Intenso debate el que se está produciendo en los medios de comunicación, durante los últimos meses, sobre conciliación de la vida personal y laboral. Debate con muchos enfoques en el que ha intervenido el propio Gobierno lanzando propuestas de fijar límites al horario de trabajo de los funcionarios de la administración central para hacerlo compatible con su vida familiar.

Debate necesario en un país que tiene una de las jornadas de trabajo más largas de la Unión Europea: una media de 38,2 horas a la semana frente a 36,8 de la UE- 15. En el que más del 44% de los trabajadores alargan, voluntaria u obligatoriamente (la mitad sin compensación), su jornada laboral. Ventanas de oficinas iluminadas a las nueve de la noche, entradas y salidas de polígonos industriales colapsadas más allá de las ocho de la tarde, centros comerciales abiertos hasta las diez de la noche, abuelos recogiendo niños a las puertas de los colegios. Dormimos 40 minutos menos por noche que la media de los europeos.

Es un problema de racionalidad de horarios vitales. De organización social sostenible y saludable, que permita la conciliación de la vida laboral, personal y familiar. Un problema que afecta a opciones vitales y machaca muy especialmente a las mujeres imponiendo la doble presencia. Más de 300.000 mujeres deciden abandonar cada año el trabajo para cuidar a sus hijos.

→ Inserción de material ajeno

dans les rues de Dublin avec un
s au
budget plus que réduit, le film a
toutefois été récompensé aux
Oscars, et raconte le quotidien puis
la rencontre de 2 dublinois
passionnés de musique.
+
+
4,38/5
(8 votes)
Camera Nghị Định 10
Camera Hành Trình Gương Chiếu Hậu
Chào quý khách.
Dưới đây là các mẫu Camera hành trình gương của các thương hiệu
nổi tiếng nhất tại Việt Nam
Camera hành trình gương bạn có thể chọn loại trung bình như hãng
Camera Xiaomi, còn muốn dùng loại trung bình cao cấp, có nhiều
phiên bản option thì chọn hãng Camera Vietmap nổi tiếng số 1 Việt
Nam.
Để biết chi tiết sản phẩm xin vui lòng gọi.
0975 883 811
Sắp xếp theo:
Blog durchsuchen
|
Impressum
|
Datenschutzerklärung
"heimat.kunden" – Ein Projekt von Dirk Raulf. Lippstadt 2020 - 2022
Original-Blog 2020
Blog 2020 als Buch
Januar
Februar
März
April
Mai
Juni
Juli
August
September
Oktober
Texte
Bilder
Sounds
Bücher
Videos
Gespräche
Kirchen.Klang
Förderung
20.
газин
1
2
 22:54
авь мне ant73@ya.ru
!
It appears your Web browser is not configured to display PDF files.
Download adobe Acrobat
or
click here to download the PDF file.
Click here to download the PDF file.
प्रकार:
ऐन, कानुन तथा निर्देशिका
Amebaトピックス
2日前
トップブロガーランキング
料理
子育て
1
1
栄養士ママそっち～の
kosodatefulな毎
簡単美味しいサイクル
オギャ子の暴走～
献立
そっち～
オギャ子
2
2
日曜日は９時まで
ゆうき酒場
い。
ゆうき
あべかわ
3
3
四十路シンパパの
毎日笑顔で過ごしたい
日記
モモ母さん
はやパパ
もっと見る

Bajo el argumento de la competencia con China y el peligro de deslocalización asistimos a una fuerte presión empresarial en toda Europa para trabajar más. La racionalidad económica se pone por delante de la razón social. Ya ni se habla de las 35 horas. Nos exigen trabajar más y con mayor flexibilidad horaria (impuesta, no pactada) para adaptarnos, cual plastilina, a las necesidades de la producción. Duración y organización del trabajo son las dos caras del problema. Los turnos, el trabajo en festivos, la irregularidad de la jornada, la eliminación de los descansos, las modificaciones unilaterales del horario, juegan en contra de una vida social y familiar gratificante. Ello tiene, además, un efecto negativo sobre los riesgos laborales, tanto de los más visibles (accidentes producto de la fatiga), como de los silenciosos y dilatados que provocan desgaste físico y psíquico y reducción de la esperanza y calidad de vida.

El debate del tiempo de trabajo y de su organización es la historia del movimiento obrero. En el origen de los sindicatos, en el siglo XIX, está la lucha por la jornada de 8 horas. Han pasado más de 100 años y hemos avanzado demasiado poco. Seguimos teniendo por delante el reto de conciliar el trabajo y la vida.